Start

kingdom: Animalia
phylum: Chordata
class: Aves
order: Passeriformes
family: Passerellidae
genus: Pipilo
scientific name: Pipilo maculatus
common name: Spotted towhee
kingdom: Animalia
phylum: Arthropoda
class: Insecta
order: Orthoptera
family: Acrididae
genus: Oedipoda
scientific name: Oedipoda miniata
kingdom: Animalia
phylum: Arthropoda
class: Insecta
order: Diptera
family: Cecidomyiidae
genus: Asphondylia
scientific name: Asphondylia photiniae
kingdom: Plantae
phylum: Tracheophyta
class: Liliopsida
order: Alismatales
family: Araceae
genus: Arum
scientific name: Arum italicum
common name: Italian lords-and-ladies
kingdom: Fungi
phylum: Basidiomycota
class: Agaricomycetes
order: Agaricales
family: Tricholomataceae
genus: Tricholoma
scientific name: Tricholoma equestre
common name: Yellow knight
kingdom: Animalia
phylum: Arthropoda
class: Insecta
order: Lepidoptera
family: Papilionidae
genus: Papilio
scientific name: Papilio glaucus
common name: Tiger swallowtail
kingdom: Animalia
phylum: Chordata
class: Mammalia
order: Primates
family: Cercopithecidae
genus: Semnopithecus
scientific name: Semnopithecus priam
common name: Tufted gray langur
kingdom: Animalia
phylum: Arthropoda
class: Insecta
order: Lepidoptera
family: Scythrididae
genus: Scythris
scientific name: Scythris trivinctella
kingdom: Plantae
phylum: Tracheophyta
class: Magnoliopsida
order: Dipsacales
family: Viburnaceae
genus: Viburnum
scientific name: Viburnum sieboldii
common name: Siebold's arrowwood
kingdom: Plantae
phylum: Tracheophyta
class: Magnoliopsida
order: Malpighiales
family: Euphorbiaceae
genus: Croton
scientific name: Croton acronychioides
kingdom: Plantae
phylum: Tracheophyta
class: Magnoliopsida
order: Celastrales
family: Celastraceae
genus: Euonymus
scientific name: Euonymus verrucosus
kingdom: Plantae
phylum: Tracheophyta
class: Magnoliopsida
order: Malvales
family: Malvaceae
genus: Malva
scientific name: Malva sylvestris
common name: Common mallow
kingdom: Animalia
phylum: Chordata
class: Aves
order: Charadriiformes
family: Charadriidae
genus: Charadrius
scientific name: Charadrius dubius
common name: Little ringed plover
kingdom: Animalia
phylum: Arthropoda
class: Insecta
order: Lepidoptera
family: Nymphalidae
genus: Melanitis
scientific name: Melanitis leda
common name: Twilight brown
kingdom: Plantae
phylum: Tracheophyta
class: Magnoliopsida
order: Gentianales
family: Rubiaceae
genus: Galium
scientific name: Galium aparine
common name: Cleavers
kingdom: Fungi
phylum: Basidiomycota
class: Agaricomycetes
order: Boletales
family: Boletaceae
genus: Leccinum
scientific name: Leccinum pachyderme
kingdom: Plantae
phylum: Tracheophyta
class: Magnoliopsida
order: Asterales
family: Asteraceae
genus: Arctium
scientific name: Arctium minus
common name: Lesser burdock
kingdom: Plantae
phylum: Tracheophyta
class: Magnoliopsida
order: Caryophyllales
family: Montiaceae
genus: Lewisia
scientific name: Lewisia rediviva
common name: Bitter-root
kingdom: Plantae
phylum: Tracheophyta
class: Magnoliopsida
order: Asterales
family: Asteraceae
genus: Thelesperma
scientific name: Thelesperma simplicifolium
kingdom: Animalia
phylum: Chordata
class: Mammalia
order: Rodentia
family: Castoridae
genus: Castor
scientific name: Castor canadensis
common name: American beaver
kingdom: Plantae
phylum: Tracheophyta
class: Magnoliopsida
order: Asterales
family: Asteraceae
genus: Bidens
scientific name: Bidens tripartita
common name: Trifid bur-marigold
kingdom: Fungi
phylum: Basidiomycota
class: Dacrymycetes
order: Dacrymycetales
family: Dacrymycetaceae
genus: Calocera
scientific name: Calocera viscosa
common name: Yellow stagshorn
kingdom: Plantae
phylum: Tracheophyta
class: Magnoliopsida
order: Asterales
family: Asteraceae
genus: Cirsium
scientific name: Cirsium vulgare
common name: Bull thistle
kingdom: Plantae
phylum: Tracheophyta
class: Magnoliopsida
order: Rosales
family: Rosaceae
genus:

End

Rewrite everything from the first line of the entries down to the line containing "genus: Croton", with "common name" replaced by "vernacular name" throughout and nothing else changed.

→ **Response to this exercise**
kingdom: Animalia
phylum: Chordata
class: Aves
order: Passeriformes
family: Passerellidae
genus: Pipilo
scientific name: Pipilo maculatus
vernacular name: Spotted towhee
kingdom: Animalia
phylum: Arthropoda
class: Insecta
order: Orthoptera
family: Acrididae
genus: Oedipoda
scientific name: Oedipoda miniata
kingdom: Animalia
phylum: Arthropoda
class: Insecta
order: Diptera
family: Cecidomyiidae
genus: Asphondylia
scientific name: Asphondylia photiniae
kingdom: Plantae
phylum: Tracheophyta
class: Liliopsida
order: Alismatales
family: Araceae
genus: Arum
scientific name: Arum italicum
vernacular name: Italian lords-and-ladies
kingdom: Fungi
phylum: Basidiomycota
class: Agaricomycetes
order: Agaricales
family: Tricholomataceae
genus: Tricholoma
scientific name: Tricholoma equestre
vernacular name: Yellow knight
kingdom: Animalia
phylum: Arthropoda
class: Insecta
order: Lepidoptera
family: Papilionidae
genus: Papilio
scientific name: Papilio glaucus
vernacular name: Tiger swallowtail
kingdom: Animalia
phylum: Chordata
class: Mammalia
order: Primates
family: Cercopithecidae
genus: Semnopithecus
scientific name: Semnopithecus priam
vernacular name: Tufted gray langur
kingdom: Animalia
phylum: Arthropoda
class: Insecta
order: Lepidoptera
family: Scythrididae
genus: Scythris
scientific name: Scythris trivinctella
kingdom: Plantae
phylum: Tracheophyta
class: Magnoliopsida
order: Dipsacales
family: Viburnaceae
genus: Viburnum
scientific name: Viburnum sieboldii
vernacular name: Siebold's arrowwood
kingdom: Plantae
phylum: Tracheophyta
class: Magnoliopsida
order: Malpighiales
family: Euphorbiaceae
genus: Croton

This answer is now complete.